§ Tasks for this exercise
A) In the forum thread about splitting Exchange servers, which group has full control of the shared Exchange server?
B) Please list every question the poster asks in the paragraph of the forum thread about splitting Exchange servers that begins "If we had a separated Exchange box".
C) Pick up the forum thread about splitting Exchange servers after its final line and continue writing it.

§ Excerpt to read
== Segment start ==
Splitting Exchange servers and admin grants
There a company ABC with domain ABC.com and emails as roger@ABC.com
My company is a subsidary of ABC and is called XYZ.
We have AD server in common with ABC and mail as john@XYZ.ABC.com
Also MS Echange server is in common. It contains both the emails @ABC.com and @XYZ.ABC.com
In this situation ABC administrative group has full control of Echange server and can read all the mails. The XYZ administrator has no grants at all.
Now my question is: if we want to have a reasonable email confidentialy (ABC admins read ABS mail only) what are we supposed to propose?
If we had a separated Exchange box, would it be sufficient? Or is it necessary to have another AD server too? Where does the problem com from? from the forest settings? Can anybody give me some suggestions? Thank you
March 16th, 2010 8:42pm
You might consider Rights Management Server. Or
something like PGP so that private messages can be encrypted between the sender
before being sent, and decrypted after receipt.-- Ed Crowley
MVP"There are seldom good technological solutions to behavioral
problems.".
"Franci_" wrote in message news:71b2e054-9213-4886-bea1-2103f6fc767f...
There a company ABC with domain ABC.com and emails as roger@ABC.com
My company is a subsidary of ABC and is called XYZ.
== Segment end ==
§ Dataset extract
== Segment start ==
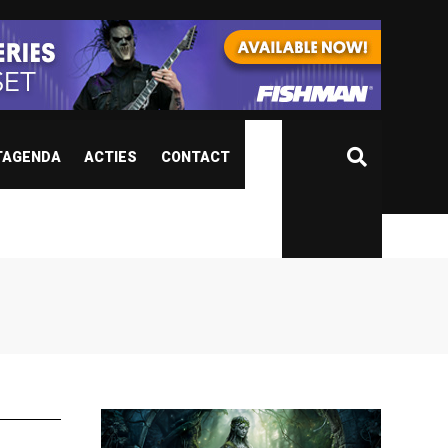
TAGENDA
ACTIES
CONTACT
== Segment end ==
§ Task-by-task results
A) The ABC administrative group has full control of the Exchange server.

B)
- If we had a separated Exchange box, would it be sufficient?
- Or is it necessary to have another AD server too?
- Where does the problem com from?
- from the forest settings?
- Can anybody give me some suggestions?

C)
We have AD server in common with ABC and mail as john@XYZ.ABC.com
Also MS Echange server is in common. It contains both the emails @ABC.com
and @XYZ.ABC.com
In this situation ABC administrative group has full control of Echange
server and can read all the mails. The XYZ administrator has no grants at
all.
Now my question is: if we want to have a reasonable email confidentialy
(ABC admins read ABS mail only) what are we supposed to propose?
If we had a separated Exchange box, would it be sufficient? Or is it
necessary to have another AD server too? Where does the problem com from? from
the forest settings? Can anybody give me some suggestions? Thank
you
Ed Crowley MVP
"There are seldom good technological solutions to behavioral problems."
Free Windows Admin Tool Kit Click here and download it now
March 17th, 2010 7:51pm
Ultimately if privacy is a requirement, you need a separate resource forest (AD +Exchange servers) if only to be able to own control of the auditing of access. You could also move to BPOS for your organization and the mail would be out in the cloud instead of at rest on the ABC owned hardware.
March 17th, 2010 9:56pm
Ultimately if privacy is a requirement, you need a separate resource forest (AD +Exchange servers) if only to be able to own control of the auditing of access. You could also move to BPOS for your organization and the mail would be out in the cloud instead of at rest on the ABC owned hardware.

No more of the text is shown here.